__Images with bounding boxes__
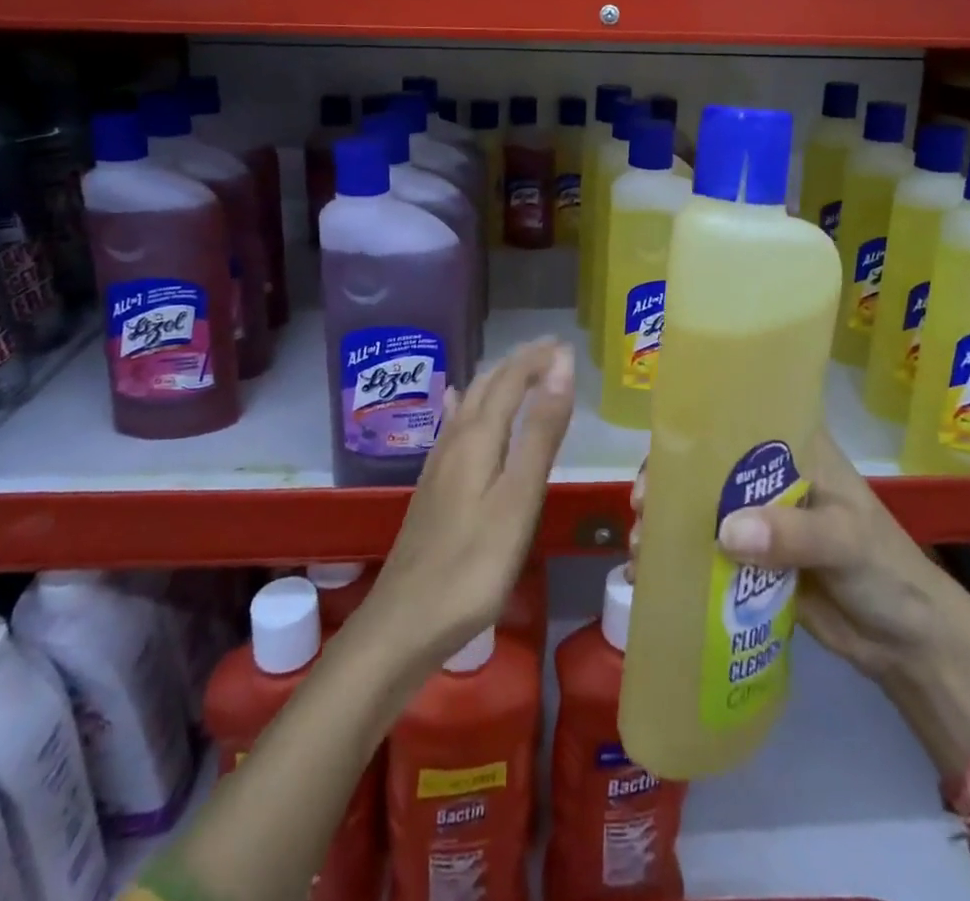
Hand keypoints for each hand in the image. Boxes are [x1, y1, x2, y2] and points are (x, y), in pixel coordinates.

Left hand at [362, 339, 575, 670]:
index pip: (509, 380)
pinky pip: (453, 426)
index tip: (565, 345)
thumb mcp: (519, 499)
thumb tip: (560, 368)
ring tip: (519, 371)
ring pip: (468, 404)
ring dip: (496, 381)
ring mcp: (439, 465)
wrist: (403, 624)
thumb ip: (541, 433)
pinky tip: (457, 405)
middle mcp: (455, 441)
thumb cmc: (472, 565)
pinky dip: (467, 404)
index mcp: (477, 438)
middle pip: (486, 386)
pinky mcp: (432, 488)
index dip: (536, 359)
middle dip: (518, 363)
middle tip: (549, 352)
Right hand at [630, 425, 959, 687]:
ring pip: (700, 509)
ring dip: (666, 523)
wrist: (907, 644)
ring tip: (640, 549)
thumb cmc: (886, 571)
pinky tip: (648, 577)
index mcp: (795, 448)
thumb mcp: (847, 541)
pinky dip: (677, 561)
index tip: (661, 457)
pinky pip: (706, 553)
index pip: (737, 419)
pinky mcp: (752, 561)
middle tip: (642, 507)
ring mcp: (759, 519)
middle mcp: (769, 475)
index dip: (694, 431)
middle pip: (706, 465)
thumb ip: (794, 534)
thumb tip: (725, 532)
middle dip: (667, 482)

__WORK TO COMPLETE__
An exact reproduction of every record above is required, with no pictures included.

__TASK RESPONSE__
Hand keypoints for each hand in the image. Boxes are [x1, y1, x2, y2] and points are (x, y), in pixel coordinates.

Left hand at [362, 339, 575, 670]:
index pip: (509, 380)
pinky pip: (453, 426)
index tip: (565, 345)
thumb mcp: (519, 499)
thumb tip: (560, 368)
ring tip: (519, 371)
ring pip: (468, 404)
ring dip: (496, 381)
ring mcp: (439, 465)
wrist: (403, 624)
thumb ip: (541, 433)
pinky tip: (457, 405)
middle mcp: (455, 441)
thumb cmc: (472, 565)
pinky dip: (467, 404)
index mcp: (477, 438)
middle pip: (486, 386)
pinky mcp: (432, 488)
index dip: (536, 359)
middle dip: (518, 363)
middle tip: (549, 352)
Right hand at [630, 425, 959, 687]:
ring pip: (700, 509)
ring dip: (666, 523)
wrist: (907, 644)
ring tip: (640, 549)
thumb cmc: (886, 571)
pinky tip: (648, 577)
index mcp: (795, 448)
thumb mcp: (847, 541)
pinky dip: (677, 561)
index tip: (661, 457)
pinky pip: (706, 553)
index pip: (737, 419)
pinky mcp: (752, 561)
middle tip: (642, 507)
ring mcp: (759, 519)
middle mcp: (769, 475)
index dip: (694, 431)
middle pip: (706, 465)
thumb ip: (794, 534)
thumb tip: (725, 532)
middle dip: (667, 482)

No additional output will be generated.